RECORDS PROVIDED
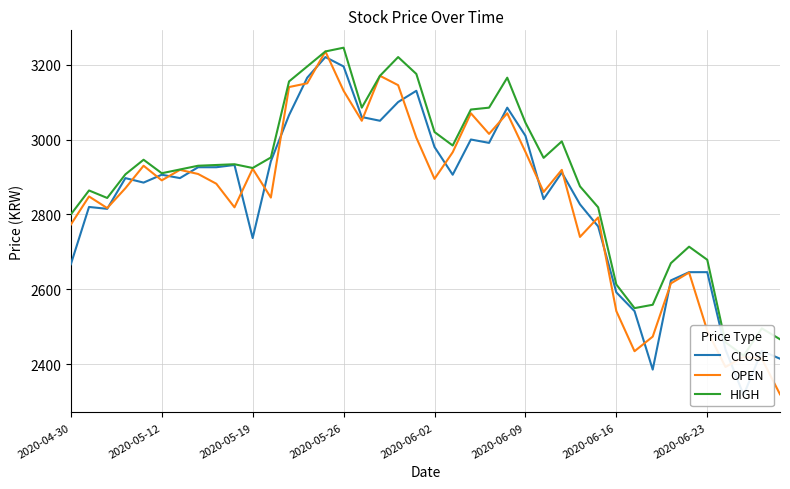

Which series has the largest total across all categories?

HIGH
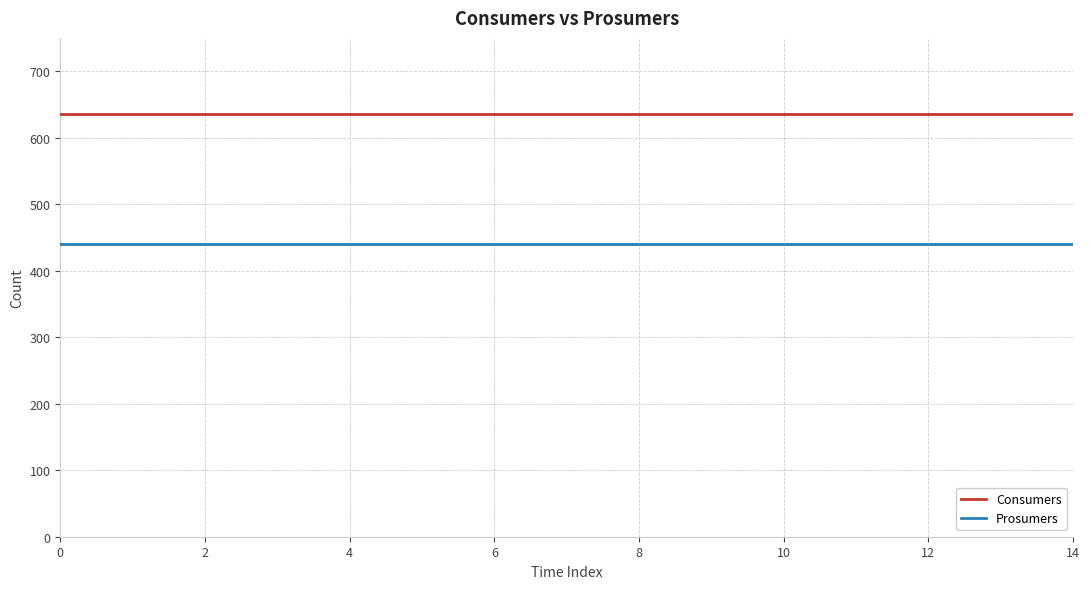

What are all the series names shown in the legend?

Consumers, Prosumers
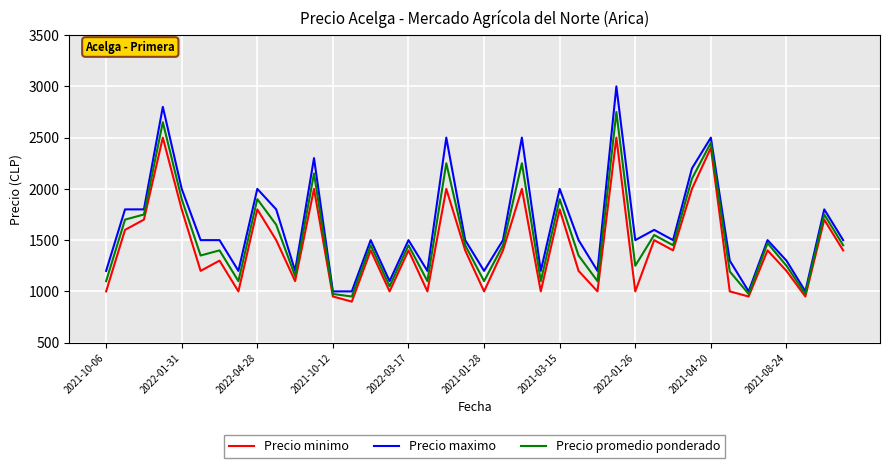

What is the maximum value for Precio promedio ponderado?

2750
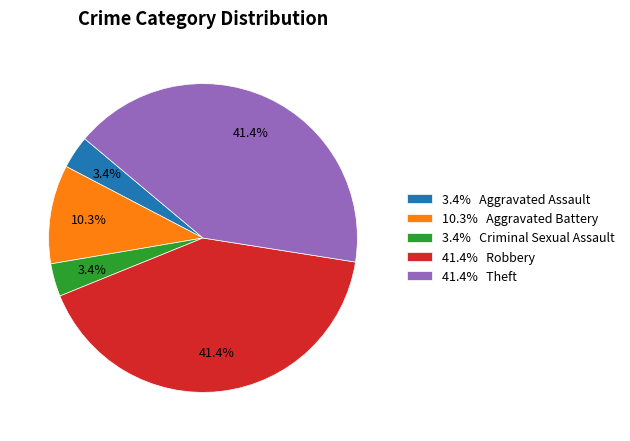

Which has a higher value, 3.4% Criminal Sexual Assault or 41.4% Robbery?

41.4% Robbery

TASK STATEMENT
Return every line from the items above that contains the string "Robbery". Case counts when matching.

OUTPUT BELOW
Which has a higher value, 3.4% Criminal Sexual Assault or 41.4% Robbery?
41.4% Robbery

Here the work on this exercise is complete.